In 1998, Mo launched his comeback, publishing a series of novellas which, much to his relief, were wellreceived by critics. One remarked that “[Mo’s] language is much better honed and he handles his writing with ease.”

In 2001, Sandalwood Death, a novel dealing with events at the turn of the century in Mo’s hometown of Gaomi was published, proving to be the work which led both fans and critics to coin the term “cruelty of language” in reference to Mo Yan’s output. In 2006, Fatigue Beyond Life and Death, a work of 490,000 Chinese characters, offered readers “a marriage of the romantic world and cruel reality.” Ye Kai dubbed the work the “masterpiece of Mo’s third phase,” though he claims “its essence still eludes literary critics.”

In 2009, Frog was published.

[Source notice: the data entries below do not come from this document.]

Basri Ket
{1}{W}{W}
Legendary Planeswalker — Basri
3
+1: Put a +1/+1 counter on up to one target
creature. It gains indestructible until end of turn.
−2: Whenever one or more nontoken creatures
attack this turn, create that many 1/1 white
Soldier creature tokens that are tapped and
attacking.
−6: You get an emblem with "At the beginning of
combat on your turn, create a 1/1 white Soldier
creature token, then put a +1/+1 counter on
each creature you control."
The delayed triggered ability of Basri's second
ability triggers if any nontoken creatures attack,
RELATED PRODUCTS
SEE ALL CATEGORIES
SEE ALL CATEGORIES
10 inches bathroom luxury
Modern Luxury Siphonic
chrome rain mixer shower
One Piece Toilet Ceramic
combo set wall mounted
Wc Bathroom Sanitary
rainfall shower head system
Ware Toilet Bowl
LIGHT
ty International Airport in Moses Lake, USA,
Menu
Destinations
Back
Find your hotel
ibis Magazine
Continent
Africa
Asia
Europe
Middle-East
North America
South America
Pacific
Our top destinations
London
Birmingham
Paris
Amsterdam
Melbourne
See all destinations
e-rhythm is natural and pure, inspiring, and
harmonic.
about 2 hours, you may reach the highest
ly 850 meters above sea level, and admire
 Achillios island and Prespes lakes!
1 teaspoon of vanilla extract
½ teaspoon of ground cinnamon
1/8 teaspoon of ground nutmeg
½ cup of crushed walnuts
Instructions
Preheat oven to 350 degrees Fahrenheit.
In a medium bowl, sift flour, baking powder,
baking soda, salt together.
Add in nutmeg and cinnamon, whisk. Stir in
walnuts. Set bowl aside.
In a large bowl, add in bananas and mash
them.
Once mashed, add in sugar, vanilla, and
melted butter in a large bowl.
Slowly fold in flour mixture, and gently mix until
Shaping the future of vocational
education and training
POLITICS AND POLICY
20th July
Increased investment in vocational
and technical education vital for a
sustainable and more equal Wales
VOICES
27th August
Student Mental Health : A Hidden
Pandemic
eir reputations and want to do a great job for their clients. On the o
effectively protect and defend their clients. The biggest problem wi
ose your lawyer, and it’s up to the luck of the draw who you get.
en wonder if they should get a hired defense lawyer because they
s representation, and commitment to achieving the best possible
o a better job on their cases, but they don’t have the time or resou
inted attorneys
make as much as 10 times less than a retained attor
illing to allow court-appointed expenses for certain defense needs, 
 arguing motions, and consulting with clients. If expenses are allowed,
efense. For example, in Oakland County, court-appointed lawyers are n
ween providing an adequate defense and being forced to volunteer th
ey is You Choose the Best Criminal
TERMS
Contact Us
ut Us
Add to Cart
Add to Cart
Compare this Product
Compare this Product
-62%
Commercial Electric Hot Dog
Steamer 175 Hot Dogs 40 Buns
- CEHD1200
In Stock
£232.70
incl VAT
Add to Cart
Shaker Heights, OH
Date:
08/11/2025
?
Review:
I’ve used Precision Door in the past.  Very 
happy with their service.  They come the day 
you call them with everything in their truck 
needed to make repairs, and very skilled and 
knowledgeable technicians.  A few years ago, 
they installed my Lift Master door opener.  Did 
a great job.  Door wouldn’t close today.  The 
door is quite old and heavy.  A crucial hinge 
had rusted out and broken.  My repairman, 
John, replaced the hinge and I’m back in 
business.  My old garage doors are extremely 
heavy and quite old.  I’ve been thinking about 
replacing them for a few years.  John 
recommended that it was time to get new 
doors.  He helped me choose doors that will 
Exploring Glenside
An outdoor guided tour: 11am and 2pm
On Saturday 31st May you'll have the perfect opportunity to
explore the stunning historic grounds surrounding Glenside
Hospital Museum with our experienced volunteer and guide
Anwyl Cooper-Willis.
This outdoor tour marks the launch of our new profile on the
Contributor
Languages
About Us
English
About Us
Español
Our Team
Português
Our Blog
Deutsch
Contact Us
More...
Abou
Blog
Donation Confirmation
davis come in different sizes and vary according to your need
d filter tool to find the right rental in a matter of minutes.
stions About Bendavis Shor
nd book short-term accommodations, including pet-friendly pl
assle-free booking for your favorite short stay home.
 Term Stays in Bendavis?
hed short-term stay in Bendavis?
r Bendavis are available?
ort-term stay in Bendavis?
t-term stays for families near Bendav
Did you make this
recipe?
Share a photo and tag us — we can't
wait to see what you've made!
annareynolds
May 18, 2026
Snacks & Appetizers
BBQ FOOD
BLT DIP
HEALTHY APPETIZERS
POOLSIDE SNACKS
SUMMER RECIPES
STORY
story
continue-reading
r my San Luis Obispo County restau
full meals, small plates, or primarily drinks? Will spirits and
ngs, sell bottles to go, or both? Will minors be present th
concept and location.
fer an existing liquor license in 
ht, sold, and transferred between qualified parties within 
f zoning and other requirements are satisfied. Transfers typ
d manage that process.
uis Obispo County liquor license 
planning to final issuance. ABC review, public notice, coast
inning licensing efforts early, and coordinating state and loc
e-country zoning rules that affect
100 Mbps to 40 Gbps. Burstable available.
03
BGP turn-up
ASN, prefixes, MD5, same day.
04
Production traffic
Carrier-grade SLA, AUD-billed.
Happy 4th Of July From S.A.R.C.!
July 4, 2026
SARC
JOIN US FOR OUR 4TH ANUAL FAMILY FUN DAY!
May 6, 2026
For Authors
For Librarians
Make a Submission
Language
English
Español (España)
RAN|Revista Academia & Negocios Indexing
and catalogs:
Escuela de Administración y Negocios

Based on the true story of Mo’s aunt, a doctor who carried out forced sterilizations on rural men and women to enforce the One Child Policy, the novel remains one of the few works published on the mainland that deal directly with the reality of this hugely controversial policy. Two years later, Frog received the Mao Dun Literary Prize.

Compromise

In 31 years, Mo has published some 80 short stories, 30 novellas and 11 novels. His fame and choice of subject matter have forced him to walk a fine line with an official apparatus wary of the power of literature. The textbook on modern Chinese literature used widely in Chinese colleges includes only a smattering of his output, despite his prominence in literary circles. In this primer, Big Breasts and Wide Hips is dismissively described as “as one of the representative works in the 1990s,[that] follows the narrative frame of Red Sorghum Clan and has made no essential progress, neither ideologically nor artistically.”

In contrast, publishing houses and readers have embraced Mo Yan’s readable and bankable creativity. His unique narrative style and “cruel” reflections on modern realities have won him a large following in China, a following which has translated into financial success for almost everything he has published. In 2006, Mo ranked among the top 20 of the Chinese Writer Rich List, with an estimated ten-year income of 3.45 million yuan(roughly US$550,000) in royalties.

“His income may explode in 2013 to exceed 100 million yuan (US$15.9m),” said Wu Huaiyao, founder of the list, when asked about the possible impact of Mo’s Nobel win. “He might become the richest Chinese writer.”

Mo’s success, unlike many of his contemporaries, is unlikely to stop at the border, with his works among the most-translated and most widely-read of any living Chinese author. “In international literary circles, Mo has long had a place of importance” Ye Kai told NewsChina, adding that his Nobel nomination had been rumored for a number of years.

While many Chinese writers, who struggle at home with the limitations imposed by official censorship as well as with linguistic and cultural disparities when attempting to gain recognition overseas, Mo has never lacked global attention. He has received a number of important international awards, including the French Laure Bataillin Foreign Literature Award for The Republic of Wine, Italy’s 30th International Nonino Prize and Japan’s 17th Fukuoka Asian Culture Prize.

All who meet Mo Yan describe him, sincerely, as“humble.” “As an editor, I find him to be straightforward and generous,” Ye Kai told NewsChina. “As a friend, I can easily poke fun at him. He never puts on airs.”

“Mo Yan is never particular about personal gain. He doesn’t haggle over every ounce and always thinks of others,” said Mo’s publisher Cao Yuankai. Despite eschewing the spotlight, Mo often finds himself overstretched by commitments to lectures and personal appearances. “He’s very kind. Sometimes he refuses invitations. But if people beg him twice or more, he agrees to go,” said Cao.

Mo calls himself “the least eloquent of Chinese writers.” However, he has his moments. In 2001, while delivering a speech at Suzhou University, Mo told his listeners: “I would very much like to come to Suzhou University to have fun, not to give a speech. However, if I don’t give a speech, [Dean] Wang Yao won’t reimburse my flight tickets...Therefore I have to speak.”

“Ours is a time of resigning to our fate and making compromises. So I have to resign to my fate and make a compromise.”